Date: 2014-06-11
Type of information: Publication of results in a medical journal
phase: retrospective analysis
Announcement: publication of results in Postgraduate Medicine
Company: Amarin (USA - NJ)
Product: Vascepa ® (icosapent ethyl) capsules
Action
mechanism: Vascepa® (icosapent ethyl) is indicated as an adjunct to diet to reduce triglyceride levels in adult patients with severe (≥ 500 mg/dL) hypertriglyceridemia.
Disease: Vascepa® (icosapent ethyl) is indicated as an adjunct to diet to reduce triglyceride levels in adult patients with severe (≥ 500 mg/dL) hypertriglyceridemia.
Therapeutic area: Metabolic diseases - Cardiovascular diseases
Country:
Trial details:
Latest
news: * On June 11, 2014, Amarin, a biopharmaceutical company focused on the commercialization and development of therapeutics to improve cardiovascular health, announced the publication of a retrospective analysis of patient cases that examined the effect on lipid parameters in hyperlipidemic patients who were switched from Lovaza® (omega-3-acid ethyl esters) capsules, a mixture of omega fatty acids, to Vascepa® (icosapent ethyl) capsules, to potentially achieve better outcomes in triglyceride (TG) and low-density lipoprotein cholesterol (LDL-C) levels.1 During the studied period, most of the 14 patients switched to Vascepa® experienced reductions in levels of triglyceride (TG), total cholesterol (TC), low-density lipoprotein cholesterol (LDL-C), and non-high-density lipoprotein cholesterol (non-HDL-C).

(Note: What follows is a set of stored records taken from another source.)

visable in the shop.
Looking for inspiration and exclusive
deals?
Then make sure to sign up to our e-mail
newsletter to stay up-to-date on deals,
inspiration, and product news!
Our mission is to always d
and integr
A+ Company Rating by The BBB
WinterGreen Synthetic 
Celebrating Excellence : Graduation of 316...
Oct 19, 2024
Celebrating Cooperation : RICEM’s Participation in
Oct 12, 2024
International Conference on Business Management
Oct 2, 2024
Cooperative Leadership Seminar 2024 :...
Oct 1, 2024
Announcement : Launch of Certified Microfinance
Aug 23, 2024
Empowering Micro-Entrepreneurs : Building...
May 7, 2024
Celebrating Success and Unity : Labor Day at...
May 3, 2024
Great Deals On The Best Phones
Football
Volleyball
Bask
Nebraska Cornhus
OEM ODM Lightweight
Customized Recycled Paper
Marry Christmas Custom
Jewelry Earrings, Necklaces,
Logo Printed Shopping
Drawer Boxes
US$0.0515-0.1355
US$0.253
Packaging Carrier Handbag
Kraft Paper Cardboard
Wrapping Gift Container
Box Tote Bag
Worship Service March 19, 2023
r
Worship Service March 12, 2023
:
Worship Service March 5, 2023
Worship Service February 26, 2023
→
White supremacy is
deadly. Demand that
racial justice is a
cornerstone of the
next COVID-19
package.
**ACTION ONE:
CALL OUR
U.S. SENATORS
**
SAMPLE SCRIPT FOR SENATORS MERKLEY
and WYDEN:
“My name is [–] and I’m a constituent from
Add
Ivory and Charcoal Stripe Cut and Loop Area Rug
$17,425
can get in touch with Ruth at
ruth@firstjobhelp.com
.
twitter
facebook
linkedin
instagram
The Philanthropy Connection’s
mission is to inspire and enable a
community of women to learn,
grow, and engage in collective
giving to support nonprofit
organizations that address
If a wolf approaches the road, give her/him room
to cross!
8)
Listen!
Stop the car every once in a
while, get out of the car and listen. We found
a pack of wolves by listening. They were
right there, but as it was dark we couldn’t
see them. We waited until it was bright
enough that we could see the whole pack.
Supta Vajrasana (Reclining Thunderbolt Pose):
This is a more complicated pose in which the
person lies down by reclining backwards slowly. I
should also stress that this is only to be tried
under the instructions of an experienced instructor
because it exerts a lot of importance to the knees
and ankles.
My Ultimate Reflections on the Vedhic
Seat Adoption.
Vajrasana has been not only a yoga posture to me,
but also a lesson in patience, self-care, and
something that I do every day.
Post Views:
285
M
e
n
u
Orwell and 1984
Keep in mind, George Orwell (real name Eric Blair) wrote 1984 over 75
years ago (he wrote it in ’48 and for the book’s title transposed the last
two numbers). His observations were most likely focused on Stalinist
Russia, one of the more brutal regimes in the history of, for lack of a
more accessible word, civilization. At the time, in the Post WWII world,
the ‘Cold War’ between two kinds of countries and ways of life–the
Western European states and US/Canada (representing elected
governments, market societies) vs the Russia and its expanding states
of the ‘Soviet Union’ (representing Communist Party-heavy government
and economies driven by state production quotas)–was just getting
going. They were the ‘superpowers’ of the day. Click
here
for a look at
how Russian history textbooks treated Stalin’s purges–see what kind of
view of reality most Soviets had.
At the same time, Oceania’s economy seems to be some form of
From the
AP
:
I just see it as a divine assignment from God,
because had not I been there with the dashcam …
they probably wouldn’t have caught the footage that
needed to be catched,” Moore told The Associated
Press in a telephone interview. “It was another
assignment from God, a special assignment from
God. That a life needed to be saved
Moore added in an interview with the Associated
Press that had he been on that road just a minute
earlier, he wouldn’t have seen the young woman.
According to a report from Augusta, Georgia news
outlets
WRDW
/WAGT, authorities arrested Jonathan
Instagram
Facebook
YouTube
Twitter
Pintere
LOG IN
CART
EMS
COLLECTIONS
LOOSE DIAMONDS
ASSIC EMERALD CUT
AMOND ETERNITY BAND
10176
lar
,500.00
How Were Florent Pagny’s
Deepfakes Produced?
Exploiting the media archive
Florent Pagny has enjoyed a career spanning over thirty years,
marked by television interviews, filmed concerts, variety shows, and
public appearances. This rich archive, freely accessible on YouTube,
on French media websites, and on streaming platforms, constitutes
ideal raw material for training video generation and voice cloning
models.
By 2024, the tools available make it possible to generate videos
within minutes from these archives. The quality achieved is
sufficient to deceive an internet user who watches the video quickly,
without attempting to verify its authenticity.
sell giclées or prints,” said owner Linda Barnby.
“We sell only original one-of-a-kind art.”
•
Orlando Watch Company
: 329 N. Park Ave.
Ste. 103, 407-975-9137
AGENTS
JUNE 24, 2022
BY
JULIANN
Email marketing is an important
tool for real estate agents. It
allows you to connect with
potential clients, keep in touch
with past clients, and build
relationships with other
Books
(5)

The publication is titled, \"A Retrospective Case Series of the Lipid Effects of Switching from Omega-3 Fatty Acid Ethyl Esters to Icosapent Ethyl in Hyperlipidemic Patients,\" by Richard S. Castaldo. Dr. Castaldo conducted a retrospective chart review at 4 medical practice locations in Western New York of 14 treated patients who were initially diagnosed with high TG levels, or hyperlipidemia, and whose lipid parameters were measured two or more months after being switched to 4 g/day EPA-only Vascepa® from 4 g/day Lovaza®. The patients ranged from 45 to 79 years of age and were on their same prescription lipid-lowering background medication at the same dose throughout the studied period, with 10 patients on a statin, and 4 patients on a cholesterol absorption inhibitor. After being switched from Lovaza® to Vascepa®, 12 patients experienced a decrease in TG and LDL-C levels and 13 patients experienced a decrease in TC and non-HDL-C levels. Changes in high-density lipoprotein cholesterol (HDL-C) levels were also assessed, but the results were mixed, with no change in 1 patient, decreases in 9 patients, and increases in 4 patients. Dr. Castaldo\'s chart review also found Vascepa® to be well tolerated with a safety profile consistent with that referenced in the U.S. Food and Drug Administration (FDA) approved label for Vascepa®.